Hey @jchiu,
Here’s a working solution to our indexing problem.
To build index, we derive deltas based on current version of the data.
So, when we get:
Current Val: uid -name-> A
Update: uid -name-> B
We’ll create two updates to the index:
A -DEL-> uid
B -SET-> uid
If there are no crashes, this works great. But, in the case of a crash, the original PL might have been updated to B, but the indices might not.
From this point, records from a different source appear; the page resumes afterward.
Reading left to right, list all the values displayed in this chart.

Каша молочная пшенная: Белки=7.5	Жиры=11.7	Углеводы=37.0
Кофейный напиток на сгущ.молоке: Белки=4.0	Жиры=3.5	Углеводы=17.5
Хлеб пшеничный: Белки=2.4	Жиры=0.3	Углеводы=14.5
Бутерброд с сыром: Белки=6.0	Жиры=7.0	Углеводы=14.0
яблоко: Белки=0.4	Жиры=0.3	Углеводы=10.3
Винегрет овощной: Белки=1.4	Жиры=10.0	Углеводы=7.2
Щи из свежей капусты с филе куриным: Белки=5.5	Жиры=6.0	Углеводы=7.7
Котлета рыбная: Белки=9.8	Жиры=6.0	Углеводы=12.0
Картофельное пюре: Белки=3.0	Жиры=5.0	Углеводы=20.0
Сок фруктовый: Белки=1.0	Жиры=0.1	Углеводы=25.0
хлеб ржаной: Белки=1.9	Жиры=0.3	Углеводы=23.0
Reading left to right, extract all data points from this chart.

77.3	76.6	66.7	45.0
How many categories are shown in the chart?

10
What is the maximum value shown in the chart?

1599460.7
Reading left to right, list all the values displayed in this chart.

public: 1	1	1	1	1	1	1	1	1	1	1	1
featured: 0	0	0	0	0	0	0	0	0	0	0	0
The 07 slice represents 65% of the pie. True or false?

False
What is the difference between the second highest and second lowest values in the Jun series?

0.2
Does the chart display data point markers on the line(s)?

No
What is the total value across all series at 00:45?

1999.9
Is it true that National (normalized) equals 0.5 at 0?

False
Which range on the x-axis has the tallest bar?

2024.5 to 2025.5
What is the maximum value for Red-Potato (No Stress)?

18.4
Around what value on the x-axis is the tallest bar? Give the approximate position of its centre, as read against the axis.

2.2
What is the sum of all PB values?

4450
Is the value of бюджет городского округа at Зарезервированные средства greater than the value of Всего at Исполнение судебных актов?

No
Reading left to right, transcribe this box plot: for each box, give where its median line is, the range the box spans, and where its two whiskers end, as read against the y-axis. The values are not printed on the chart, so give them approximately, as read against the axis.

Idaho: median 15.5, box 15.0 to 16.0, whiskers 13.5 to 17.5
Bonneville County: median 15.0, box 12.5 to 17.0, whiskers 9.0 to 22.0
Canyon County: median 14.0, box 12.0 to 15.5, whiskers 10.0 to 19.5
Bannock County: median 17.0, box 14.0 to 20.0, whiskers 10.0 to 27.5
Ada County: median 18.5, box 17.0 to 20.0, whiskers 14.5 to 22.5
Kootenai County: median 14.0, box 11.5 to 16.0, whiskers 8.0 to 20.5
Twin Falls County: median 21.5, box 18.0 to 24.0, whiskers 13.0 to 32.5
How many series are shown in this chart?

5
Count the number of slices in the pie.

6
The data left would be something like this:
Data: uid -name-> B
Index: A → uid
Problem
On a mutation replay (uid -name-> B), nothing would happen to Data. So, no delta would be generated, and hence the index would stay out-of-sync.
Solution
Irrespective of the existing value of the data, we always send a SET instruction to the index. Hence, doing:
B -SET-> uid
This would leave us with both:
A -SET-> uid, &
B -SET-> uid
Periodically, we run a thread, which runs over all the indices, and verifies that the uid pointed has the index token. So, we encounter B, and check if (uid, name) has B. It won’t. In that case, we delete the uid from B.
Race condition
There might be a rare race condition here, when this periodic thread, runs the B -DEL-> uid instruction, but before it could, another data update instruction comes in, which does uid -name-> B, and goes on to set B → uid. However, this is really rare, because we acquire mutex locks over the posting list data, and therefore, the uid -name->B instruction can only happen after we’ve already read (uid, name). Otherwise, we’d have read the B in (uid, name).
So, after reading, and before doing the write to index, this new update instruction would have to read the data, update the data, generate the delta, and apply both the DEL and SET to the index; before we could set the index. That would be very rare.
Potential solution to rare race condition
We could acquire one lock over the original data, and all the indices before doing any reads or writes. This would solve the above rare race condition, because any new update would have to wait before the periodic thread can finish it’s operation. Alternatively, the update would have already happened, and then the periodic thread would see A as the extra token, and not B.
Generating new indices
We still need a way to generate new indices, once we start having dynamic schemas. Or, if we introduce a new index to existing dgraph instance. That is a separate use case though; and we need to find a way to determine that a new index has been added, that we need to regenerate.
Alternatively, the user may give us a regenerate instruction for a particular predicate, in which case we should do it.